This is the second of three referendum night blogs. Read the first and third.

National Collective tour as pictured by Documenting Yes.

On a sunny day two years and four months ago in a multiplex in Fountainbridge (the sort of sunny day Spring day where you’d think “this is no day to be cooped up in a cinema”) Alex Salmond, Sean Connery and celebs and politicians launched the Yes Scotland campaign. It was slick, carefully scripted, comfortable, reassuringly respectable. It was everything the campaign turned out not to be. We were not inspired.

Enter the Radical Independence Campaign. A ball of young socialist energy, RIC got organised in 2012 holding two incredible conferences in Glasgow, building support around proper, radical political ideas, registering working class voters by the thousands and galvanising a support base of confident, internationalist fighters. RIC always said that independence could just be the start. Well it’s been an amazing infancy – taking part in its blossoming promises to be something incredible. We’re seeing the rise of an organised left in Scotland.

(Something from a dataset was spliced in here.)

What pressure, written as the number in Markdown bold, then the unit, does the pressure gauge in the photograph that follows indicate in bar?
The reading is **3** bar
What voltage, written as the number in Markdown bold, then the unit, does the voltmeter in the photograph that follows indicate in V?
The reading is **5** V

It’s been a while.

So many wonderful ideas have come to print over this campaign. Blogs have positively buzzed with brilliant radical discussion from all political hues. Writers and journalists have given us much to cherish, mentioning Lesley Riddoch, Gerry Hassan, and Iain Macwhirter to name but a few.

The Jimmy Reid Foundation, now at the brink of a split (or more accurately, a productive explosion) over the referendum, has provided much needed clarity of purpose. Their Common Weal project is the closest thing we have to a manifesto for a better politics, and is an essential contribution to Scottish political discussion no matter what happens in the vote. We are now equipped to talk seriously about land value tax, breaking up the banks, nationalising transport, a renewal of Scottish industry, and many other crucial ideas.

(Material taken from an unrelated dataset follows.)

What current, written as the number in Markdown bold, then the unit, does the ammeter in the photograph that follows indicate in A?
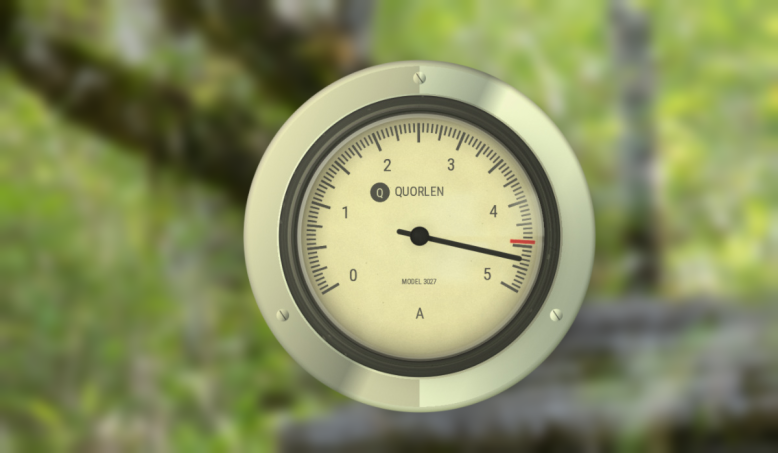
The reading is **4.65** A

And there’s the dreamers: the artists! Wow! Have you ever seen such a creative outpouring? The artists got organised in National Collective, and what a force it’s been. The Yestival tour solidified independence as a creative movement for change as well as a solidly political one. I have been amazed by the poetry, the music, the public art, the wonderful posters, badges, and murals. There has been brilliant comedy too. Art has an ability to get to the heart of an issue in a way cold text always falls short. That goes for comedy too, as the wonderful Jonny and the Baptists proved.

The Green Yes campaign has shown much needed alternative from within the elected parties. The Greens, who risked much taking on the fight despite their traditional light-green base, are now full of fresh momentum. Without the Scottish Greens there would be no voice espousing a wealthy, equitable, green powered Scotland as an alternative to the black black oil bonanza of the SNP (and most other UK parties). A party official told me yesterday they’d had 50 people join in one day. Brilliant.

I’ve had the pleasure of hearing speakers from Women for Independence, Farmers for Yes, Third Sector Yes, So Say Scotland, Christians for Yes, English Scots for Yes, and many, many other national groups and local branches of the same over the last two years.  Even my devout anarchist friends joined the campaign – and voted.

This is a genuine mass movement, of the likes we’ve not seen for a long, long time. Walking by the National Gallery yesterday I was surrounded by strangers having deep conversations about political change. In the context of history, the significance this nation-wide discussion should be fully understood to be on a par with the Putney Debates.

Today in Scotland the left is better organised, more energetic and clearer minded than it ever has been. Why?

Someone recently asked me why the AV referendum didn’t spark such excitement. I have also heard folk say “why should we need a referendum to have all of this excitement about politics”. The reason is not opaque: we were being offered meaningful change. Being given the opportunity for something different, no matter how risky or challenging it might be to bring about, was was the starting gun for this spectacular constitutional carnival.

The clarity of purpose of friends joining the campaign from elsewhere has buoyed us no end. Joe Greenwood, who campaigned with us last weekend, told us why this could change England too. To put it simply: “we have a chance to quake the British state and establishment to its core – how could we pass it up?” Along with the contributions of other rUK groups such as Red Pepper and Open Democracy, momentum is building around the idea that this could be the starting gun of England’s own renewal movement. To answer Josie Long’s call for “England to have its own referendum”, Scottish independence could yet provide the space for political imagination, so sorely needed south of the border.

So as Ken Ferguson points out in the excellent Red Pepper magazine, either way we have won. The referendum has unleashed colourful and powerful political forces which will not be contained.

We are better organised and ready to make a difference. Today turnout will be the highest in Scottish history. These new voters will not be voting for business as usual when we are next asked to elect a parliament.

We have built a movement for change that will no longer be satisfied with slick, carefully scripted, comfortable, and reassuringly respectable politics of two years ago. We are anarchic, creative, radical, powerful and utterly earth shattering and, no matter what happens tonight, we are now ready to change these islands for better.